Dataset records:
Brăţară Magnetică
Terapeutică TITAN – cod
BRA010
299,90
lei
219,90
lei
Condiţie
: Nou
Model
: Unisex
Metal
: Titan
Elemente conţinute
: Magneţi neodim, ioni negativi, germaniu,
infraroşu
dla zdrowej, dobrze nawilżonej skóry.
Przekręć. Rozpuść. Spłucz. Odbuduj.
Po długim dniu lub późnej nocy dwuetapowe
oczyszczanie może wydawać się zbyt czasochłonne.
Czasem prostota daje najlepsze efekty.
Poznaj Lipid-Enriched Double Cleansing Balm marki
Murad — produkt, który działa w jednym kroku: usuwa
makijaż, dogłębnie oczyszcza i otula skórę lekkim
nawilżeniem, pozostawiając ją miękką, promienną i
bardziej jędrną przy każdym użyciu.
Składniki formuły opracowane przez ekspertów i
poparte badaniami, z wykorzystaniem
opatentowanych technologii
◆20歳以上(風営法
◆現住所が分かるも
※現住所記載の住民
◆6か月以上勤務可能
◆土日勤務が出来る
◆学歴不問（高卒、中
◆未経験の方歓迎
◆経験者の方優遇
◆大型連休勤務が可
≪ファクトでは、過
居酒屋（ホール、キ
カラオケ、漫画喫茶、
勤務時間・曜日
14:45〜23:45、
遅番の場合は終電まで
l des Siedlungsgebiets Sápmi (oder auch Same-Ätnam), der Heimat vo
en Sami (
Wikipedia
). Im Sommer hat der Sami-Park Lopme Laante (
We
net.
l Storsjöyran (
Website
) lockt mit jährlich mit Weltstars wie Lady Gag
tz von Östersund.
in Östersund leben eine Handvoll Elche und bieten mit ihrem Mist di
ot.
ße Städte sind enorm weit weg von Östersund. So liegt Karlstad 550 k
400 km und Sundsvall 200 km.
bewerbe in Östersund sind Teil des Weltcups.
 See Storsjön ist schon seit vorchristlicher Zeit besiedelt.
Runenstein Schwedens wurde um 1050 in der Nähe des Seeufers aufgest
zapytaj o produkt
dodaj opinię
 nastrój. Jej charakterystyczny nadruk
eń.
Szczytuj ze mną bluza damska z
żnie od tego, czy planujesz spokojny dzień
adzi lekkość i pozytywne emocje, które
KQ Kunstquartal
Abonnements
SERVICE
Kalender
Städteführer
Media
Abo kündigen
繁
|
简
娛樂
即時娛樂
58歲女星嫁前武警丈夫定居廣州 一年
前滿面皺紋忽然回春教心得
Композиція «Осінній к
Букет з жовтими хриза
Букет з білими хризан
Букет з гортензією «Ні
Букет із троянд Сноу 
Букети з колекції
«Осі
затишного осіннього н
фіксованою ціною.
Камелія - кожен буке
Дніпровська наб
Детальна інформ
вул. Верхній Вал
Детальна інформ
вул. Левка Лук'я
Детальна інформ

--

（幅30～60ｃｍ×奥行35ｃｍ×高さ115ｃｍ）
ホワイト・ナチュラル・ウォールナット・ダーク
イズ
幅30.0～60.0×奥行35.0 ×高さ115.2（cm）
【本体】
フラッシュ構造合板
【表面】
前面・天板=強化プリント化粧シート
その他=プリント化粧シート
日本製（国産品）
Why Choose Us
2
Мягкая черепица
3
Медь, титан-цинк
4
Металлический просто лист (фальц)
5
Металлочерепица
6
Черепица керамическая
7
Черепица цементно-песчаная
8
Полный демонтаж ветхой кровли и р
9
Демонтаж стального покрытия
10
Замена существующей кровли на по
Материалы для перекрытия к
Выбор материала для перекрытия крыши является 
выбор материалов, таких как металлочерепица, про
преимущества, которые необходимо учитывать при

Exercise objective: Repeat the lines verbatim, beginning with the line that contains "Brăţară Magnetică" and continuing through the line that contains "Przekręć. Rozpuść. Spłucz. Odbuduj.".

Response to the exercise:
Brăţară Magnetică
Terapeutică TITAN – cod
BRA010
299,90
lei
219,90
lei
Condiţie
: Nou
Model
: Unisex
Metal
: Titan
Elemente conţinute
: Magneţi neodim, ioni negativi, germaniu,
infraroşu
dla zdrowej, dobrze nawilżonej skóry.
Przekręć. Rozpuść. Spłucz. Odbuduj.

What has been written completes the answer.